From Bill Holmes – Ann Arbor Mortgage

As mortgage rates begin to rise, FHA loans have taken on renewed importance for today’s mortgage borrowers.

An FHA loan is a mortgage insured by the Federal Housing Administration, an agency of the Department of Housing and Urban Development. All borrowers with FHA loans pay for mortgage insurance, which protects the lender from a loss if the borrower defaults on the loan.

Here are some myths about FHA loans.

Myth 1: I make too high an income to qualify

There is no maximum income limit for an FHA loan as there are with some other government loan programs. We can also use a non-occupant co-borrowers to help qualify for a higher mortgage amount.

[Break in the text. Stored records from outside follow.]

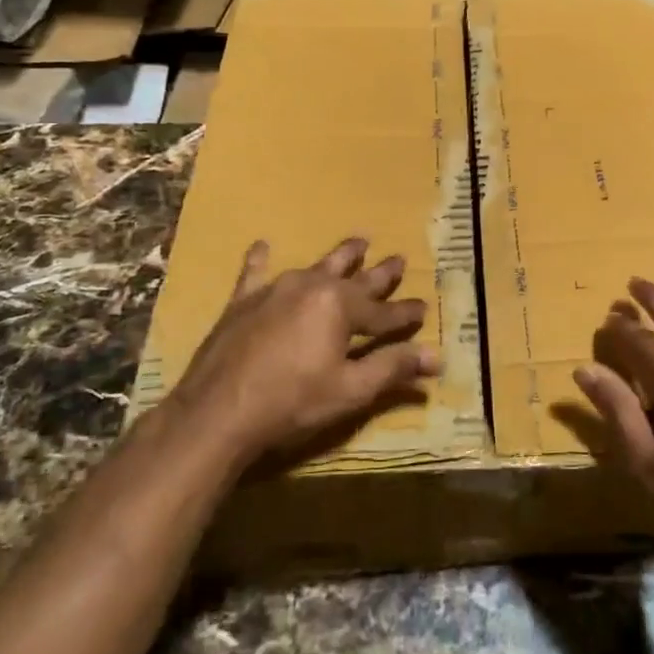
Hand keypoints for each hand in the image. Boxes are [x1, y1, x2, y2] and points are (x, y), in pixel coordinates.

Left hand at [160, 237, 440, 469]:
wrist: (216, 412)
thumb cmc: (291, 402)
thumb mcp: (350, 390)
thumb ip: (393, 368)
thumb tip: (437, 356)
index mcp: (341, 307)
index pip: (384, 311)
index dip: (406, 314)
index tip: (424, 308)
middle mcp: (312, 287)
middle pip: (355, 279)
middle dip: (380, 273)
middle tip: (399, 259)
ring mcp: (275, 290)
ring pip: (316, 266)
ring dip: (339, 257)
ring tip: (358, 241)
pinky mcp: (243, 302)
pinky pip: (255, 273)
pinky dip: (261, 260)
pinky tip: (262, 246)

Myth 2: My credit is not good enough

FHA does not mandate a minimum credit score, but most lenders can overlay their own requirements on top of FHA’s guidelines. Most lenders require a minimum credit score. Each borrower’s credit worthiness is considered in context. Some leeway is allowed, even for borrowers who have filed for bankruptcy or had a foreclosure.

Myth 3: The down payment is too high

FHA requires a down payment of just 3.5% of the purchase price of the home. Borrowers can use their own savings to make the down payment. FHA allows a gift from a family member to cover not only the down payment, but all of the closing costs and prepaid items as well. Contrast that to a conventional mortgage that generally requires the borrower to put their own 5% down payment into the transaction.

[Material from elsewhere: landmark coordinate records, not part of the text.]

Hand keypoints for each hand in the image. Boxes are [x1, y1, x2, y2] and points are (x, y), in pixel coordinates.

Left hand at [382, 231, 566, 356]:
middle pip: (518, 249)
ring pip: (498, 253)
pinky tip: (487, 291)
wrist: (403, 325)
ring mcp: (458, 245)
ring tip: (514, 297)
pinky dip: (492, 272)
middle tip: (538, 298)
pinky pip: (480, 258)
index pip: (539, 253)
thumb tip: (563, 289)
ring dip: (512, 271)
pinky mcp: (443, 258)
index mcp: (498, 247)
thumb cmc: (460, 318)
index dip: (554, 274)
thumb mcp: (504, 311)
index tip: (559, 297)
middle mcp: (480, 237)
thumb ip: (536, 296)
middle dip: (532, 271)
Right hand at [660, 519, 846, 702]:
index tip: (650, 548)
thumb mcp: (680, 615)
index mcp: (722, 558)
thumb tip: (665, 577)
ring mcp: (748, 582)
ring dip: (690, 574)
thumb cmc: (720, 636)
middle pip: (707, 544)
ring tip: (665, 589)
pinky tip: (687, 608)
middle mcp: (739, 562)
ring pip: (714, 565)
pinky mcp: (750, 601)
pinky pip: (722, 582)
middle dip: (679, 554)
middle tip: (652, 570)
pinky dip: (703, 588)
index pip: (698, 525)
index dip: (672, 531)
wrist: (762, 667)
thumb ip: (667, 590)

Myth 4: FHA appraisal repair requirements are difficult

At one point, FHA appraisal requirements were very picky. Today FHA repair guidelines are much more reasonable. The biggest repair concerns are: 1. Health and safety issues; 2: Protecting the security of the property and 3. The structural soundness of the property.

Myth 5: FHA mortgage are assumable

FHA loans are assumable, which may prove to be a valuable selling tool when one decides to sell their home. New purchasers would pay the difference between what is owed and what the home is selling for. As long as they meet FHA guidelines, they can take over the nice low rate that the original borrower received. Rates cannot stay this low forever and today’s rates in the low 4% range may be very attractive in the near future.

Added bonus: High seller contributions

There is a higher seller contribution on FHA loans on many conventional loans - 6% as opposed to 3%. This means that you can negotiate for the seller to pay most, if not all, closing costs and prepaid items, which minimizes your out-of-pocket expenses. The seller contribution may also be used to buy down the interest rate for your loan.